Böylesi bir atmosferde hükümet ise bir ekonomik plan oluşturarak IMF ile görüşmelere başlayacağını açıkladı. İçeriğinde emekçi halk yararına hiçbir düzenleme yer almayan planın temelini hidrokarbon gibi ülke doğal kaynaklarının özelleştirilmesi yoluyla yerli ve yabancı kapitalistlere yeni sömürü kaynaklarının açılması oluşturmakta. IMF ile yapılacak herhangi bir anlaşmanın da sonucunun daha fazla ekonomik kesinti planları vasıtasıyla krizin faturasının kendilerine yükleneceği olduğunun bilincinde olan Lübnanlı emekçiler, ekonomik ve toplumsal krize, yozlaşmış mezhepçi rejime ve onun temsilcisi Diab hükümetine, IMF ile yapılan görüşmelere karşı yeniden seferber oldular.
Kitle seferberlikleri ve olasılıklar
Salgın koşullarında sokağa dökülen kitlelerin mücadelesi, 27 Nisan’da polis ve ordu güçlerinin Tripoli’de 26 yaşındaki Fouad Samman’ı eylem sırasında vurarak öldürmesiyle ülkenin birçok şehrine yayıldı.

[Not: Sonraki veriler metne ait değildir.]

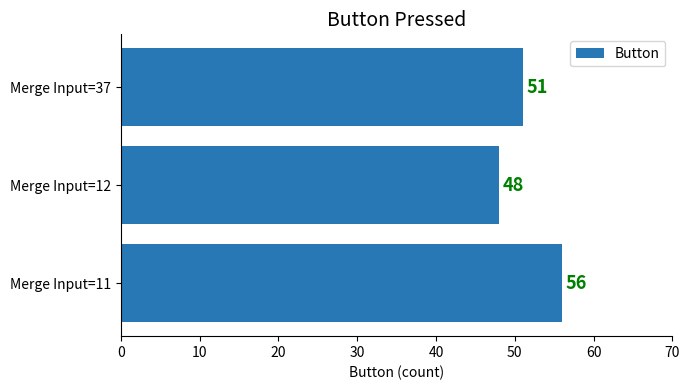

What is the change in value from Merge Input=11 to Merge Input=37?

-5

Lübnanlı ezilen ve sömürülenlerin 2019 yılının Ekim ayından bu yana sürmekte olan devrimci ayaklanmasının şekillendiren iki ana eksen bulunmakta. Kapitalist krizin faturasını ödememek ve yozlaşmış mezhepçi rejimden kurtulmak. Bugün bu mücadelenin hedefi ise bankalar haline gelmiş durumda. Mezhepçi rejimin liderlerinin önemli bir kısmının ülkedeki bankaların hissedarları olması ve bankaların bu süreçte emekçi halkın kendi parasına erişmesini engellemesi kitleler nezdinde bankaları ekonomik ve demokratik taleplerini kesiştiren bir mücadele hedefi haline getirmiş durumda.

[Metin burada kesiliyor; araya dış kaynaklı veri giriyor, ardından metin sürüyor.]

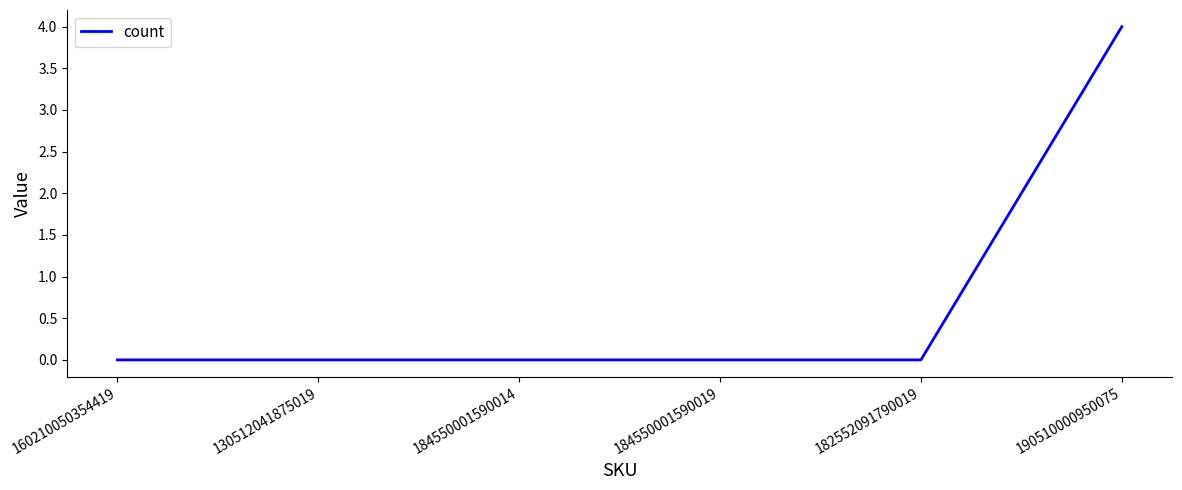

What position from the right is 184550001590019?

3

Ancak dokuz aydır kendiliğinden bir şekilde ilerlemekte olan devrimci süreç içerisinde, kitlelerin ekonomik, sosyal ve demokratik taleplerini, kapitalizmden kopuş ve işçi-emekçi hükümeti perspektifiyle birleştiren bir alternatif henüz açığa çıkabilmiş değil. Bunun sonucunda ise düzen güçleri kitle hareketini bölmek/yenilgiye uğratmak ve rejimi ayakta tutmak adına sürekli bir arayış içerisindeler. Mezhepçi temellerde inşa edilen baskıcı bir rejimde de egemenlerin elinde bu yolda kullanmak için birçok araç bulunmakta: Ordu ve polis gücü, Diyab hükümeti benzeri demokratik gerici taktiklere başvurmak ve Hizbullah benzeri karşı devrimci, mezhepçi yapılanmalar eliyle kitleleri bölmeye çalışmak. Lübnanlı emekçiler şimdiye kadar rejimden gelen tüm bu tehditler karşısında birlik ve mücadele dirençlerini koruyabildiler. Ancak hem ekonomik ve toplumsal çöküşün, hem de pandeminin sonucunda emekçilerin ödemekte olduğu bedel ağırlaşırken, gelişmekte olan kitle seferberliğinin içerisinden rejimden ve kapitalizmden kopuş yolunda bir önderliğin inşası en acil ihtiyaç olarak karşımızda durmakta.